Amino acids are the materials from which protein synthesis occurs. A protein is a long chain molecule made up from hundreds of amino acid residues in a set order. This sequence differentiates one particular protein from any other and the actual amino acids will vary. There are 20 amino acids used by the human organism and these building bricks make up the entire set from which all protein matter is made. The essential amino acids are those which the human body cannot make for itself and must be supplied in the diet. The rest are the non-essential amino acids which can be synthesised within the body, but can use an essential amino acid as the source ('non-essential' tyrosine from 'essential' phenylalanine).

The assimilation or anabolism of amino acids into specifically the proteins actin and myosin leads to the material from which muscle is made. These aggregate molecules are very specific in their structure but nonetheless are made from a very basic set of amino acids. It is important to realise that dietary sources of protein provide the amino acids from which all human needs must be met.
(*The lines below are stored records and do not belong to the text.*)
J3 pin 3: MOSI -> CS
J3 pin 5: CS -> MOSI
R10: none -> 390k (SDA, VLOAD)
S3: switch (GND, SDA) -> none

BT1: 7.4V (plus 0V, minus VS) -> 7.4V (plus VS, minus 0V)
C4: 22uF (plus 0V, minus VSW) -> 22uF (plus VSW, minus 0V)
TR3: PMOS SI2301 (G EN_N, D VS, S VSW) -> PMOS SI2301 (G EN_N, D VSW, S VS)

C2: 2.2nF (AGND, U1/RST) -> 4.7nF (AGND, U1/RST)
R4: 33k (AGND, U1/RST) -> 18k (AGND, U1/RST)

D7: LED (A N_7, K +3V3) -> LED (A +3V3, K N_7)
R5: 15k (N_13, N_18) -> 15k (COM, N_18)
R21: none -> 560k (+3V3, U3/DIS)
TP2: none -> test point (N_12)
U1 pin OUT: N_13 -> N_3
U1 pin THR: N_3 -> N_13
The body upon ingestion of food will break down (catabolise) this protein into the constituent parts and use the resulting pool of amino acids to resynthesise the proteins it will need either for growth or repair.

Anabolism and Catabolism

Once the body has used those amino acids it requires, the excess will be used as a fuel source since the body cannot store such material. The quality of the dietary protein is closely related to the amount of sufficiency or deficiency of any of the amino acids. If the food sources do not provide any one of the eight essential amino acids then the body will catabolise structural proteins into the constituent amino acids, take what it needs for good health and if the rest cannot be used elsewhere burn them as a fuel. Removing an amino acid from a protein destroys that protein and its original function but provides the amino acid that is required for a more critical, yet specific, purpose. Poor diet will ultimately lead to slow destruction of the body. For every 1 gm of a protein mixture taken in the diet only a tiny proportion of the constituent amino acids will be used in the muscle growth process. All the body requirements must be met from this source. Hypertrophy is increase in size of an individual cell and may explain why large body parts respond faster than smaller ones where bigger fibres are stimulated and grow faster.

  • The idea of amino acid anabolism from dietary protein can be illustrated by considering a block of bricks. Suppose the block is made up of 1000 bricks from a range of ten colours and has a size 10 x 10 x 10. If an equal number of bricks of each colour is present then there would be 100 bricks each of the 10 colours or 1000 bricks (= 10 x 100). Now suppose that bricks of only 3 of those 10 colours were needed. Some 700 bricks of the entire block would be useless. And if only 1 were required? Of those original 1000 bricks, 900 would not be of any use.